WHAT THE TASK ASKS: Rewrite every entry below, substituting "World Wide Web Consortium" for "W3C" wherever it occurs and keeping everything else the same.

DATA SHOWN:
════

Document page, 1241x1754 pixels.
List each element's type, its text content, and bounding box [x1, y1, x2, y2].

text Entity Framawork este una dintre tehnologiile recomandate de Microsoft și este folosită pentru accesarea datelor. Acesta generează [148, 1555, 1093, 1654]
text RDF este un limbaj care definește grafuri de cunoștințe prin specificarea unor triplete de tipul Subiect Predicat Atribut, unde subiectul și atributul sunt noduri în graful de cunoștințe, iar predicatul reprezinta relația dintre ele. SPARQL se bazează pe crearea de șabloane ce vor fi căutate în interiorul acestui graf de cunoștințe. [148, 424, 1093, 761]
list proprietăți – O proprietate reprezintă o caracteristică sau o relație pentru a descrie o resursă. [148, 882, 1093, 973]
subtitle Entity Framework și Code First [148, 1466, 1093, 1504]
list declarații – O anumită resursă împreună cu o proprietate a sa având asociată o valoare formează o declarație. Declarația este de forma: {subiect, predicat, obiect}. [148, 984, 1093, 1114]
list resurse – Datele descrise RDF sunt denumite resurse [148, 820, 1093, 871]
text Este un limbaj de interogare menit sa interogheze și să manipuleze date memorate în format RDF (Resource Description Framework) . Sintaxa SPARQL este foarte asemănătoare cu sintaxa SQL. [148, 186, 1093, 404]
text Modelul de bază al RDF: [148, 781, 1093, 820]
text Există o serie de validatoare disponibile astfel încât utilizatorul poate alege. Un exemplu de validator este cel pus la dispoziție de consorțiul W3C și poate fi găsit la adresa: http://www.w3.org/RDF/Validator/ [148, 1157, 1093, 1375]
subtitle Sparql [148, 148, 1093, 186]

════

WRITTEN SOLUTION:
Document page, 1241x1754 pixels.
List each element's type, its text content, and bounding box [x1, y1, x2, y2].

text Entity Framawork este una dintre tehnologiile recomandate de Microsoft și este folosită pentru accesarea datelor. Acesta generează [148, 1555, 1093, 1654]
text RDF este un limbaj care definește grafuri de cunoștințe prin specificarea unor triplete de tipul Subiect Predicat Atribut, unde subiectul și atributul sunt noduri în graful de cunoștințe, iar predicatul reprezinta relația dintre ele. SPARQL se bazează pe crearea de șabloane ce vor fi căutate în interiorul acestui graf de cunoștințe. [148, 424, 1093, 761]
list proprietăți – O proprietate reprezintă o caracteristică sau o relație pentru a descrie o resursă. [148, 882, 1093, 973]
subtitle Entity Framework și Code First [148, 1466, 1093, 1504]
list declarații – O anumită resursă împreună cu o proprietate a sa având asociată o valoare formează o declarație. Declarația este de forma: {subiect, predicat, obiect}. [148, 984, 1093, 1114]
list resurse – Datele descrise RDF sunt denumite resurse [148, 820, 1093, 871]
text Este un limbaj de interogare menit sa interogheze și să manipuleze date memorate în format RDF (Resource Description Framework) . Sintaxa SPARQL este foarte asemănătoare cu sintaxa SQL. [148, 186, 1093, 404]
text Modelul de bază al RDF: [148, 781, 1093, 820]
text Există o serie de validatoare disponibile astfel încât utilizatorul poate alege. Un exemplu de validator este cel pus la dispoziție de consorțiul World Wide Web Consortium și poate fi găsit la adresa: http://www.w3.org/RDF/Validator/ [148, 1157, 1093, 1375]
subtitle Sparql [148, 148, 1093, 186]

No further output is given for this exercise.